As the study came to an end (since December 2018), presentations focusing on this project were given to ranchers and land managers at 12 locations in Arizona (3), California (1), Nevada (6) and New Mexico (2).  In addition we presented a day-long workshop for producers in Chico, CA based entirely on this project in February 2019.  We also held a 1/2 day symposium summarizing the results of this project at the Society for Range Management Annual Meeting in Minneapolis, MN.  

We published a University of Arizona Cooperative Extension fact sheet (az1760-2018) based on this project and our previous Western SARE project (SW09-054) in March 2018 entitled "Nature and Nurture's Influence on Cattle Distribution.  We have just submitted a journal article to Livestock Science based on results from this study entitled "Genome-Wide Association Studies of Beef Cow Terrain-Use Traits Using Bayesian Multiple-SNP Regression."  We plan to submit at least 2 more journal publications based on the results of this study.   

122 Farmers intend/plan to change their practice(s)

Education and Outreach Outcomes

Recommendations for education and outreach:

In the future, we plan to continue this research so that we can complete our goal of developing a reliable and cost effect breeding value (e.g.

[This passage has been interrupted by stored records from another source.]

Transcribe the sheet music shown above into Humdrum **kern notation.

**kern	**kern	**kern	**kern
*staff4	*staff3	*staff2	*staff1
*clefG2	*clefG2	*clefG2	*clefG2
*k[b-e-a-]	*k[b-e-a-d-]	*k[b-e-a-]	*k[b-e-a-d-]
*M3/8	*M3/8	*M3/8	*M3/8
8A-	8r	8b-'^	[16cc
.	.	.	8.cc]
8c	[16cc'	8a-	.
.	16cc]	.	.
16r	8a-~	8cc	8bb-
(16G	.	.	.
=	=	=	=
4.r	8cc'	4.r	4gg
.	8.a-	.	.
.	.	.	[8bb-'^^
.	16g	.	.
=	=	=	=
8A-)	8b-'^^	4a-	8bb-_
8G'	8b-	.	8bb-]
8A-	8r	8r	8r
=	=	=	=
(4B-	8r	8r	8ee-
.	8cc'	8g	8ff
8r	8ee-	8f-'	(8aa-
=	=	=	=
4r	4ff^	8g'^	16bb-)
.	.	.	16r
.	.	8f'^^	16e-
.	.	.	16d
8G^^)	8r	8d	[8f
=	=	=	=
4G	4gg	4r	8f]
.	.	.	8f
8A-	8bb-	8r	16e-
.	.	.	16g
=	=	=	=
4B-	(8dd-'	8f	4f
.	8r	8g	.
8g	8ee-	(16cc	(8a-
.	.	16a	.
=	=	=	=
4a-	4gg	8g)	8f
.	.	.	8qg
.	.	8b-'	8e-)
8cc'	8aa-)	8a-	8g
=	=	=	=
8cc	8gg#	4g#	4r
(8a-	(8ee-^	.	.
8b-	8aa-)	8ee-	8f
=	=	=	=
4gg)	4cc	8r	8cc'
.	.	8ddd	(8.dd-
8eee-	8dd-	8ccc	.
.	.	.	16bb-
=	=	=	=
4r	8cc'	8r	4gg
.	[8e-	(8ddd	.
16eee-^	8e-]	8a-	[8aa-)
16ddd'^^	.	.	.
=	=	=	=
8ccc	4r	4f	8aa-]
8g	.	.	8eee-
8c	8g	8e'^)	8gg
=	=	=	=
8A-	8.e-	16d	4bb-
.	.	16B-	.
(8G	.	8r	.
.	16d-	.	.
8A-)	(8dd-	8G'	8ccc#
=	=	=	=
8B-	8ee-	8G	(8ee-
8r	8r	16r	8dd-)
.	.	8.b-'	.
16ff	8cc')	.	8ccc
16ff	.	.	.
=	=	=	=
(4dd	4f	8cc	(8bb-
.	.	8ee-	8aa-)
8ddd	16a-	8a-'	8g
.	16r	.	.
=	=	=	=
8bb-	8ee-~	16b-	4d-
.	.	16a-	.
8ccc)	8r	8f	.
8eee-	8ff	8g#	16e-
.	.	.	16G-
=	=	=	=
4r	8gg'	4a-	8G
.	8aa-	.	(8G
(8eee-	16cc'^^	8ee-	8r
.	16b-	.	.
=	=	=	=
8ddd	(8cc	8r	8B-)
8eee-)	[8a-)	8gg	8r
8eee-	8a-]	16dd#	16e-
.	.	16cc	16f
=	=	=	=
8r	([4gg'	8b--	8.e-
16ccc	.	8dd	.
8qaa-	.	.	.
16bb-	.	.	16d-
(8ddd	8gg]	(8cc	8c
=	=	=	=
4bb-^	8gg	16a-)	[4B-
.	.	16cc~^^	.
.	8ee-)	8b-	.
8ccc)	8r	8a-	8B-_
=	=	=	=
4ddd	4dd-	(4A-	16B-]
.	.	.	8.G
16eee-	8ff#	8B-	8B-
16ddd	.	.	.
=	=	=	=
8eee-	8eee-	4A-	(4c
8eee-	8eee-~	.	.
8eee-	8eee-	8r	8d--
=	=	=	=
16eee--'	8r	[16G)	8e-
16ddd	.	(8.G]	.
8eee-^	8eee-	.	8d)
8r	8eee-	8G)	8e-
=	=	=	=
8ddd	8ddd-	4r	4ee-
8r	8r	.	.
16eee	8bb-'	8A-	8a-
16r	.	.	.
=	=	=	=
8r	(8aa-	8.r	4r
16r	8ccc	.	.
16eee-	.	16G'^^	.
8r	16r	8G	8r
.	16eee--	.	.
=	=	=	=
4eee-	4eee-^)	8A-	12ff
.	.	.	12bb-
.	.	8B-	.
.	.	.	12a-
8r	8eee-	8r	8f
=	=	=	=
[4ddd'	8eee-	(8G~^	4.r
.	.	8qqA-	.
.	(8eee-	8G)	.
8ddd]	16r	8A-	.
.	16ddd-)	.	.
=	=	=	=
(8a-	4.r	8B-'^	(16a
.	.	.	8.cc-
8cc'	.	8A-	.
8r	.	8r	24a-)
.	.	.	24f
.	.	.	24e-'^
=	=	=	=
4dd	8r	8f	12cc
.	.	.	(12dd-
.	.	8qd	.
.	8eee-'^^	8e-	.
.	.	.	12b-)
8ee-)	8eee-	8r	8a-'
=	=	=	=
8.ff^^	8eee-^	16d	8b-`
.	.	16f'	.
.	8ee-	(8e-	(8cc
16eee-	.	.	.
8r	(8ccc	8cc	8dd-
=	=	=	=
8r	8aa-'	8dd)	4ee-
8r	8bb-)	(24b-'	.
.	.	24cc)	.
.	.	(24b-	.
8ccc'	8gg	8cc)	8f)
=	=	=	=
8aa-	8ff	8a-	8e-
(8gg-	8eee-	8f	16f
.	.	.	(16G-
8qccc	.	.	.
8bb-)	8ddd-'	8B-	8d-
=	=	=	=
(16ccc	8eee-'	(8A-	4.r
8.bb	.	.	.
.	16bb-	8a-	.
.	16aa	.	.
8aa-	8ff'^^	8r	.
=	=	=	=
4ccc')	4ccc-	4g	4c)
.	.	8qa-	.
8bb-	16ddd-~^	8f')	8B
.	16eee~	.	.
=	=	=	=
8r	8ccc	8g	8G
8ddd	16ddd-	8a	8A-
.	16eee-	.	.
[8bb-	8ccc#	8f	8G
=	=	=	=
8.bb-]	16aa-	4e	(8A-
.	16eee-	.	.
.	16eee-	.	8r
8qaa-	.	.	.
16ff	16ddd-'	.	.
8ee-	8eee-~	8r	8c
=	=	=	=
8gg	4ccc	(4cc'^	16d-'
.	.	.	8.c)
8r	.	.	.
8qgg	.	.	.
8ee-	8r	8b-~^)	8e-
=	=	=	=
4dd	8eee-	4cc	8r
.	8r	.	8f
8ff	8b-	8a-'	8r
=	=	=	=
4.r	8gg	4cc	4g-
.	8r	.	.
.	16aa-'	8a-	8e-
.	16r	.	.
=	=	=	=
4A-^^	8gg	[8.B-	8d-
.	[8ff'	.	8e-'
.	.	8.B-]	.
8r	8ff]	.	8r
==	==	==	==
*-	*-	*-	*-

EPD) for beef cow terrain use.  In the next study, we plan to track at least 400 mature cows of the same breed in the same mountainous pasture for at least 2 months.  Ideally, the cows would be purebred and have pedigrees.  In the past, tracking 400 plus cows in the same pasture would be cost prohibitive because the GPS collars were too expensive.  At the beginning of the study, reliable GPS collars were $1800 each, but we developed a low cost collar that was $250.  However, we are now working with a company that plans to have an ear tag with GPS that can track cow for about $40 each.  With the lower cost of GPS tracking units, we can now track several hundred cows in the same pasture at the same time.  We believe this will solve most of the analysis issues that we encountered in this study. 

222 Producers reported gaining knowledge, attitude, skills and/or awareness as a result of the project
Key areas taught:
  • Genetic selection
  • Livestock grazing management
Key changes:
  • Livestock grazing management

  • Genetic selection

Any opinions, findings, conclusions, or recommendations expressed in this publication are those of the author(s) and do not necessarily reflect the view of the U.S. Department of Agriculture or SARE.